Statistical Inference I
Module 4: Estimation, Hypothesis Testing & Examples
What is Statistical Inference?
Statistical inference is the process of using data analysis to infer properties of an underlying population probability distribution. It allows us to draw conclusions about a large population based on a smaller sample.

Point vs. Interval Estimation
1. Point Estimation: A single value calculated from sample data (e.g., Sample Mean x̄) used to estimate the population parameter (μ).
2. Interval Estimation: A range of values (e.g., Confidence Interval) within which the parameter is expected to lie with a certain probability.
Confidence Intervals
A Confidence Interval (CI) proposes a range of plausible values for an unknown parameter. For a 95% CI, if we were to take 100 different samples and compute a CI for each, we expect 95 of those intervals to contain the true population mean.
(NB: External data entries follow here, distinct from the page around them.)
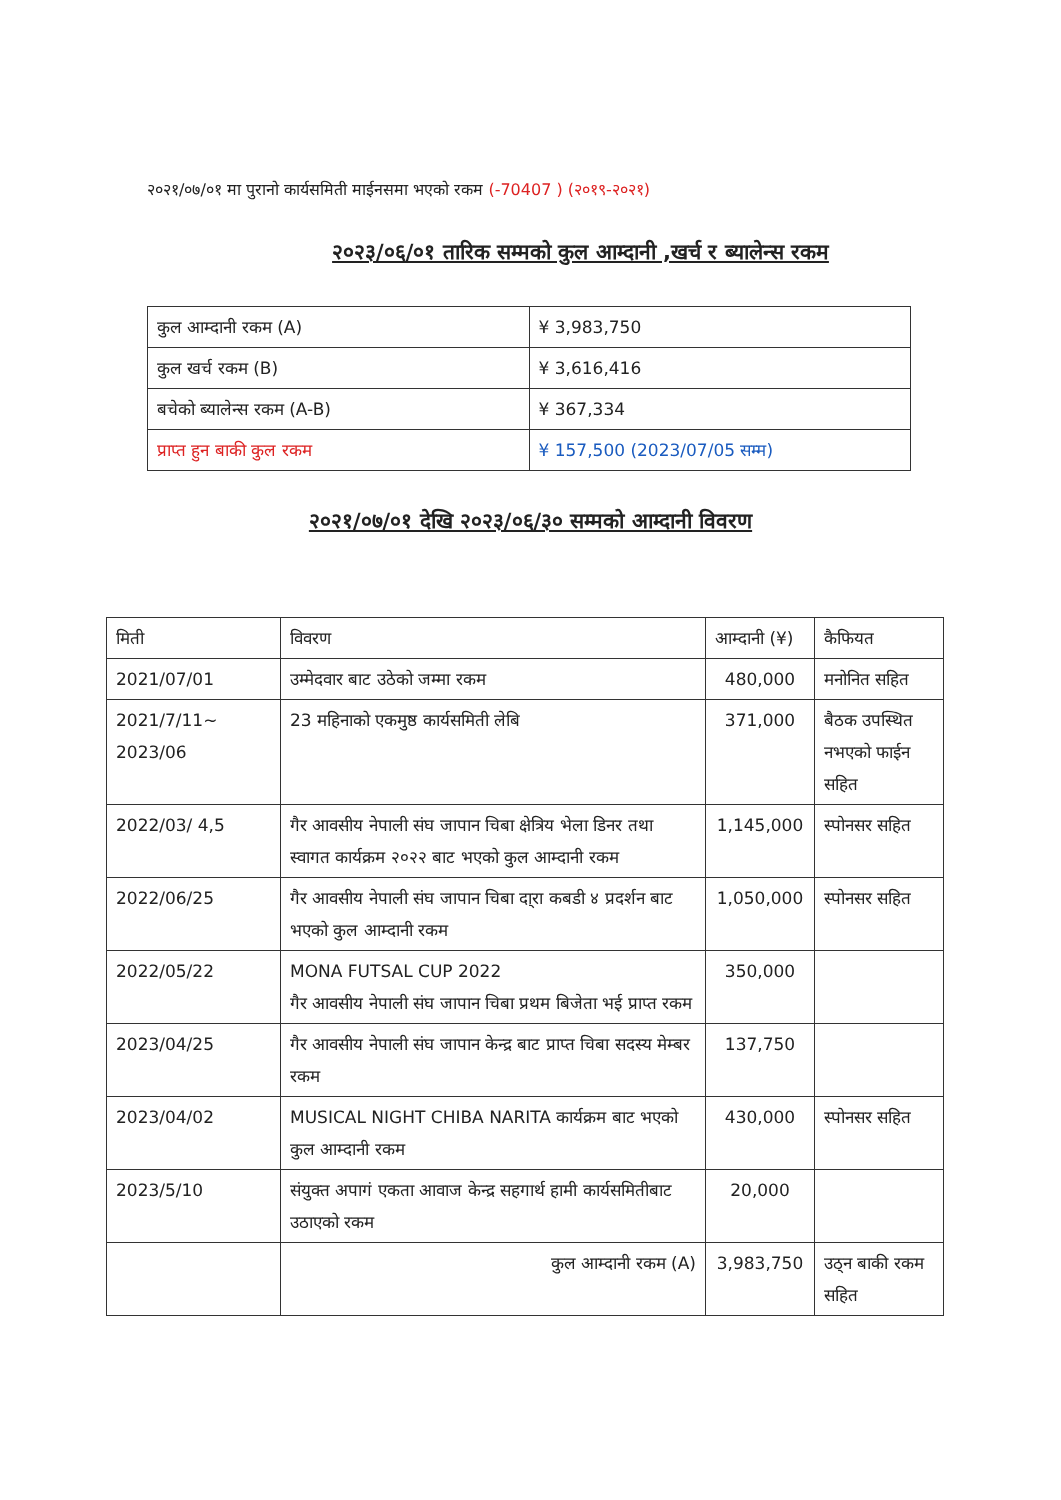२०२१/०७/०१ मा पुरानो कार्यसमिती माईनसमा भएको रकम (-70407 ) (२०१९-२०२१)
२०२३/०६/०१ तारिक सम्मको कुल आम्दानी ,खर्च र ब्यालेन्स रकम
| कुल आम्दानी रकम (A) | ¥ 3,983,750 |
| कुल खर्च रकम (B) | ¥ 3,616,416 |
| बचेको ब्यालेन्स रकम (A-B) | ¥ 367,334 |
| प्राप्त हुन बाकी कुल रकम | ¥ 157,500 (2023/07/05 सम्म) |
२०२१/०७/०१ देखि २०२३/०६/३० सम्मको आम्दानी विवरण
| मिती | विवरण | आम्दानी (¥) | कैफियत |
| --- | --- | --- | --- |
| 2021/07/01 | उम्मेदवार बाट उठेको जम्मा रकम | 480,000 | मनोनित सहित |
| 2021/7/11~ 2023/06 | 23 महिनाको एकमुष्ठ कार्यसमिती लेबि | 371,000 | बैठक उपस्थित नभएको फाईन सहित |
| 2022/03/ 4,5 | गैर आवसीय नेपाली संघ जापान चिबा क्षेत्रिय भेला डिनर तथा स्वागत कार्यक्रम २०२२ बाट भएको कुल आम्दानी रकम | 1,145,000 | स्पोनसर सहित |
| 2022/06/25 | गैर आवसीय नेपाली संघ जापान चिबा दा्रा कबडी ४ प्रदर्शन बाट भएको कुल आम्दानी रकम | 1,050,000 | स्पोनसर सहित |
| 2022/05/22 | MONA FUTSAL CUP 2022 गैर आवसीय नेपाली संघ जापान चिबा प्रथम बिजेता भई प्राप्त रकम | 350,000 | |
| 2023/04/25 | गैर आवसीय नेपाली संघ जापान केन्द्र बाट प्राप्त चिबा सदस्य मेम्बर रकम | 137,750 | |
| 2023/04/02 | MUSICAL NIGHT CHIBA NARITA कार्यक्रम बाट भएको कुल आम्दानी रकम | 430,000 | स्पोनसर सहित |
| 2023/5/10 | संयुक्त अपागं एकता आवाज केन्द्र सहगार्थ हामी कार्यसमितीबाट उठाएको रकम | 20,000 | |
| | कुल आम्दानी रकम (A) | 3,983,750 | उठ्न बाकी रकम सहित |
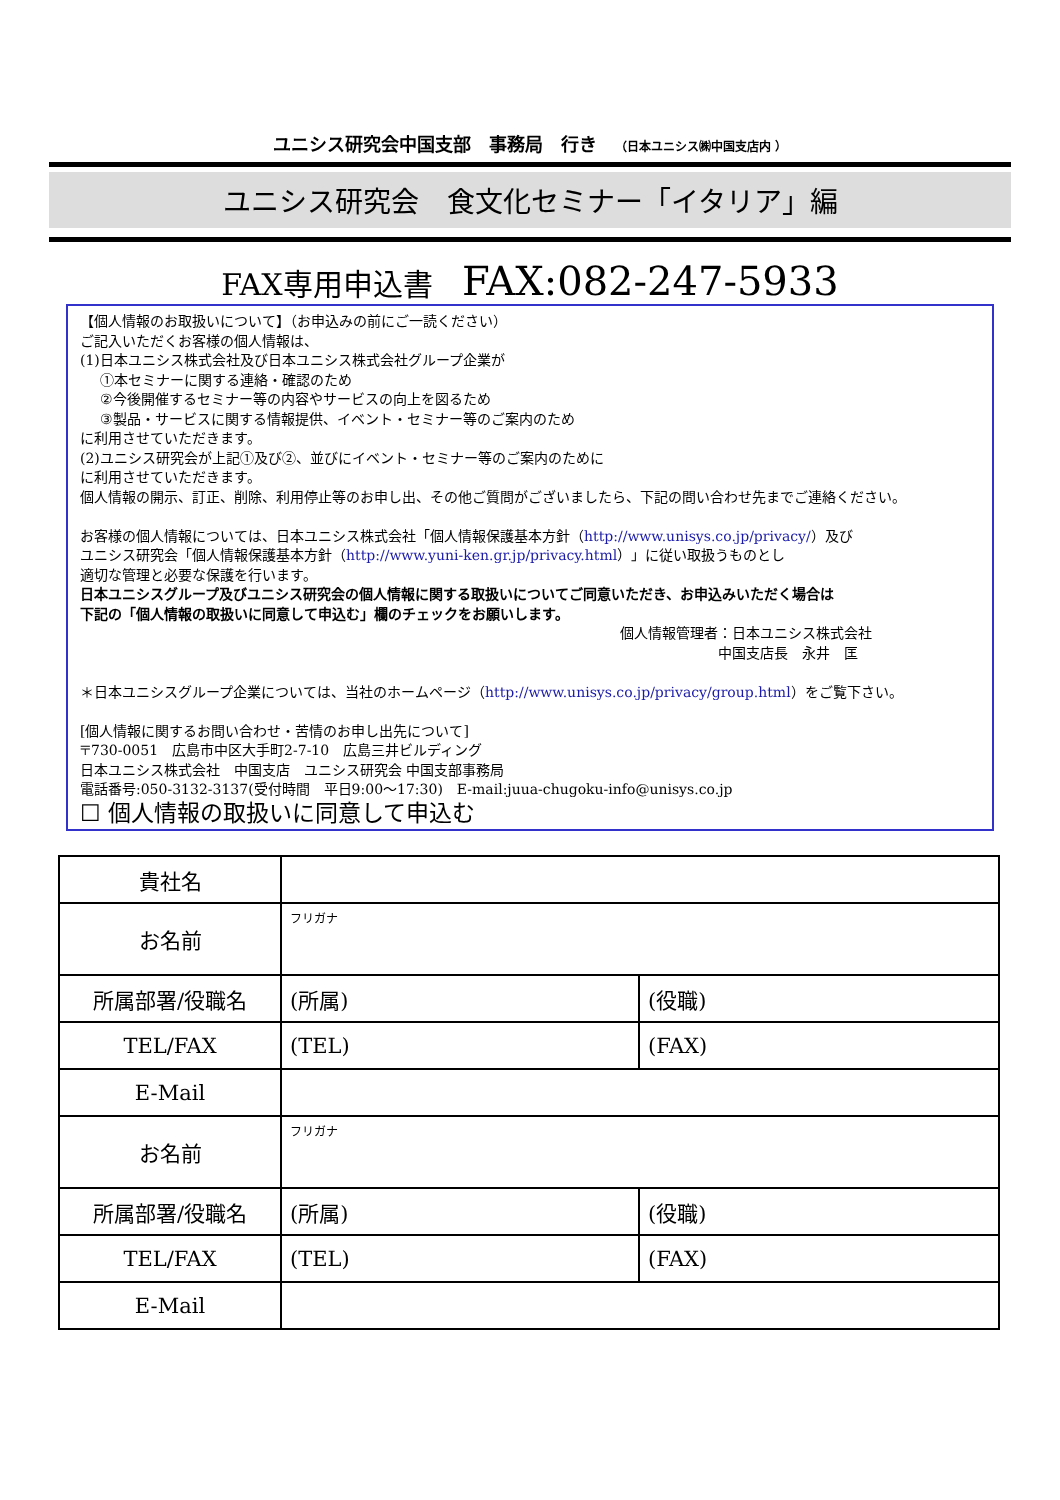ユニシス研究会中国支部　事務局　行き　（日本ユニシス㈱中国支店内 ）
ユニシス研究会　食文化セミナー「イタリア」編
FAX専用申込書 FAX:082-247-5933
【個人情報のお取扱いについて】（お申込みの前にご一読ください）
ご記入いただくお客様の個人情報は、
(1)日本ユニシス株式会社及び日本ユニシス株式会社グループ企業が
①本セミナーに関する連絡・確認のため
②今後開催するセミナー等の内容やサービスの向上を図るため
③製品・サービスに関する情報提供、イベント・セミナー等のご案内のため
に利用させていただきます。
(2)ユニシス研究会が上記①及び②、並びにイベント・セミナー等のご案内のために
に利用させていただきます。
個人情報の開示、訂正、削除、利用停止等のお申し出、その他ご質問がございましたら、下記の問い合わせ先までご連絡ください。
お客様の個人情報については、日本ユニシス株式会社「個人情報保護基本方針（http://www.unisys.co.jp/privacy/）及び
ユニシス研究会「個人情報保護基本方針（http://www.yuni-ken.gr.jp/privacy.html）」に従い取扱うものとし
適切な管理と必要な保護を行います。
日本ユニシスグループ及びユニシス研究会の個人情報に関する取扱いについてご同意いただき、お申込みいただく場合は
下記の「個人情報の取扱いに同意して申込む」欄のチェックをお願いします。
個人情報管理者：日本ユニシス株式会社
　　　　　　　中国支店長　永井　匡
＊日本ユニシスグループ企業については、当社のホームページ（http://www.unisys.co.jp/privacy/group.html）をご覧下さい。
[個人情報に関するお問い合わせ・苦情のお申し出先について]
〒730-0051　広島市中区大手町2-7-10　広島三井ビルディング
日本ユニシス株式会社　中国支店　ユニシス研究会 中国支部事務局
電話番号:050-3132-3137(受付時間　平日9:00～17:30)　E-mail:juua-chugoku-info@unisys.co.jp
☐ 個人情報の取扱いに同意して申込む
| 貴社名 | | |
| お名前 | フリガナ | |
| 所属部署/役職名 | (所属) | (役職) |
| TEL/FAX | (TEL) | (FAX) |
| E-Mail | | |
| お名前 | フリガナ | |
| 所属部署/役職名 | (所属) | (役職) |
| TEL/FAX | (TEL) | (FAX) |
| E-Mail | | |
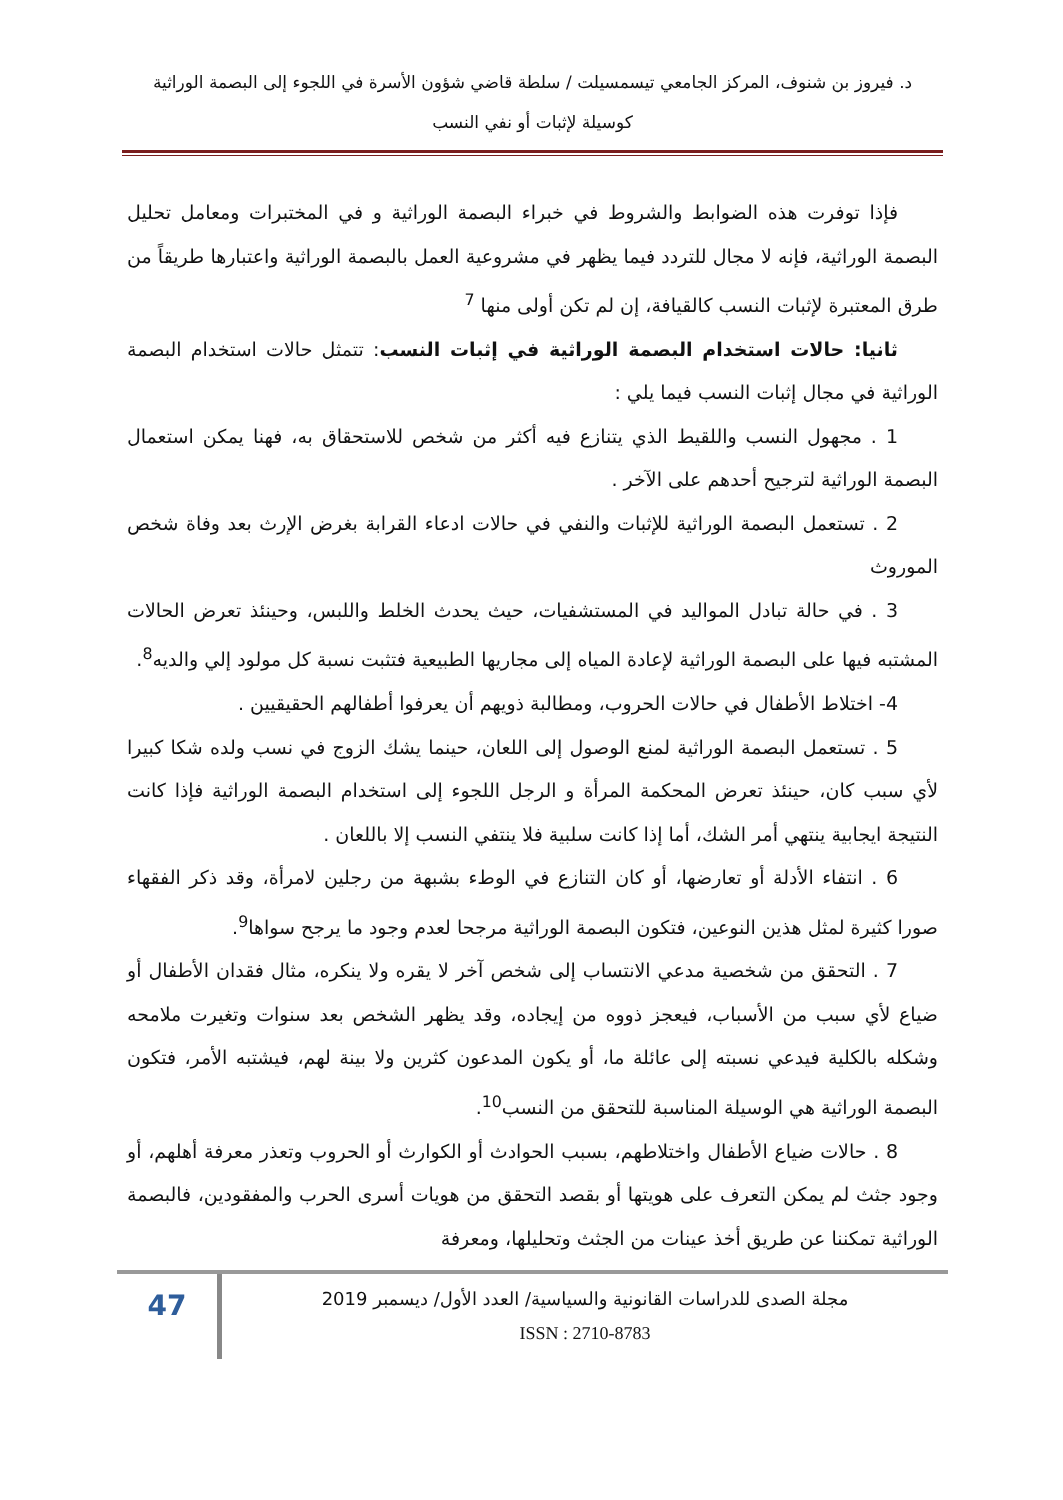د. فيروز بن شنوف، المركز الجامعي تيسمسيلت / سلطة قاضي شؤون الأسرة في اللجوء إلى البصمة الوراثية
كوسيلة لإثبات أو نفي النسب
فإذا توفرت هذه الضوابط والشروط في خبراء البصمة الوراثية و في المختبرات ومعامل تحليل البصمة الوراثية، فإنه لا مجال للتردد فيما يظهر في مشروعية العمل بالبصمة الوراثية واعتبارها طريقاً من طرق المعتبرة لإثبات النسب كالقيافة، إن لم تكن أولى منها <sup>7</sup>
ثانيا: حالات استخدام البصمة الوراثية في إثبات النسب: تتمثل حالات استخدام البصمة الوراثية في مجال إثبات النسب فيما يلي :
1 . مجهول النسب واللقيط الذي يتنازع فيه أكثر من شخص للاستحقاق به، فهنا يمكن استعمال البصمة الوراثية لترجيح أحدهم على الآخر .
2 . تستعمل البصمة الوراثية للإثبات والنفي في حالات ادعاء القرابة بغرض الإرث بعد وفاة شخص الموروث
3 . في حالة تبادل المواليد في المستشفيات، حيث يحدث الخلط واللبس، وحينئذ تعرض الحالات المشتبه فيها على البصمة الوراثية لإعادة المياه إلى مجاريها الطبيعية فتثبت نسبة كل مولود إلي والديه<sup>8</sup>.
4- اختلاط الأطفال في حالات الحروب، ومطالبة ذويهم أن يعرفوا أطفالهم الحقيقيين .
5 . تستعمل البصمة الوراثية لمنع الوصول إلى اللعان، حينما يشك الزوج في نسب ولده شكا كبيرا لأي سبب كان، حينئذ تعرض المحكمة المرأة و الرجل اللجوء إلى استخدام البصمة الوراثية فإذا كانت النتيجة ايجابية ينتهي أمر الشك، أما إذا كانت سلبية فلا ينتفي النسب إلا باللعان .
6 . انتفاء الأدلة أو تعارضها، أو كان التنازع في الوطء بشبهة من رجلين لامرأة، وقد ذكر الفقهاء صورا كثيرة لمثل هذين النوعين، فتكون البصمة الوراثية مرجحا لعدم وجود ما يرجح سواها<sup>9</sup>.
7 . التحقق من شخصية مدعي الانتساب إلى شخص آخر لا يقره ولا ينكره، مثال فقدان الأطفال أو ضياع لأي سبب من الأسباب، فيعجز ذووه من إيجاده، وقد يظهر الشخص بعد سنوات وتغيرت ملامحه وشكله بالكلية فيدعي نسبته إلى عائلة ما، أو يكون المدعون كثرين ولا بينة لهم، فيشتبه الأمر، فتكون البصمة الوراثية هي الوسيلة المناسبة للتحقق من النسب<sup>10</sup>.
8 . حالات ضياع الأطفال واختلاطهم، بسبب الحوادث أو الكوارث أو الحروب وتعذر معرفة أهلهم، أو وجود جثث لم يمكن التعرف على هويتها أو بقصد التحقق من هويات أسرى الحرب والمفقودين، فالبصمة الوراثية تمكننا عن طريق أخذ عينات من الجثث وتحليلها، ومعرفة
47
مجلة الصدى للدراسات القانونية والسياسية/ العدد الأول/ ديسمبر 2019
ISSN : 2710-8783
Example Sum 1: Finding 95% CI
- Problem: A sample of 64 students has a mean score of 50 with a known standard deviation of 8. Find the 95% confidence interval for the population mean.
- Step 1: Calculate Standard Error (SE) = σ / √n = 8 / √64 = 8 / 8 = 1.0
- Step 2: Z-value for 95% confidence is 1.96
- Step 3: Margin of Error (E) = Z * SE = 1.96 * 1.0 = 1.96
- Result: CI = Mean ± E = 50 ± 1.96 ⇒ [48.04, 51.96]
Hypothesis Testing Basics
Hypothesis testing evaluates two mutually exclusive statements about a population:
Null Hypothesis (H₀): Theoretical statement of no effect or no difference.
Alternative Hypothesis (H₁): Statement trying to be proven (there is an effect).
We use sample data to determine if there is sufficient evidence to reject H₀.

Types of Errors in Testing
- In decision making, we can make two types of errors:
- Type I Error (α): Rejecting the Null Hypothesis when it is actually true (False Positive).
- Type II Error (β): Failing to reject the Null Hypothesis when it is actually false (False Negative).
- Significance Level (α): The probability of committing a Type I error (commonly 0.05).
Example Sum 2: One-Sample Z-Test
- Claim: Population mean IS 100. Sample: n=36, x̄=104, σ=12. Test at α=0.05.
- Hypothesis: H₀: μ = 100 vs H₁: μ ≠ 100 (Two-tailed)
- Test Statistic Z = (x̄ - μ) / (σ/√n) = (104 - 100) / (12/6) = 4 / 2 = 2.0
- Critical Value: For α=0.05 (two-tailed), Z_crit = ±1.96
- Conclusion: Since Z (2.0) > 1.96, we Reject H₀. The mean is significantly different from 100.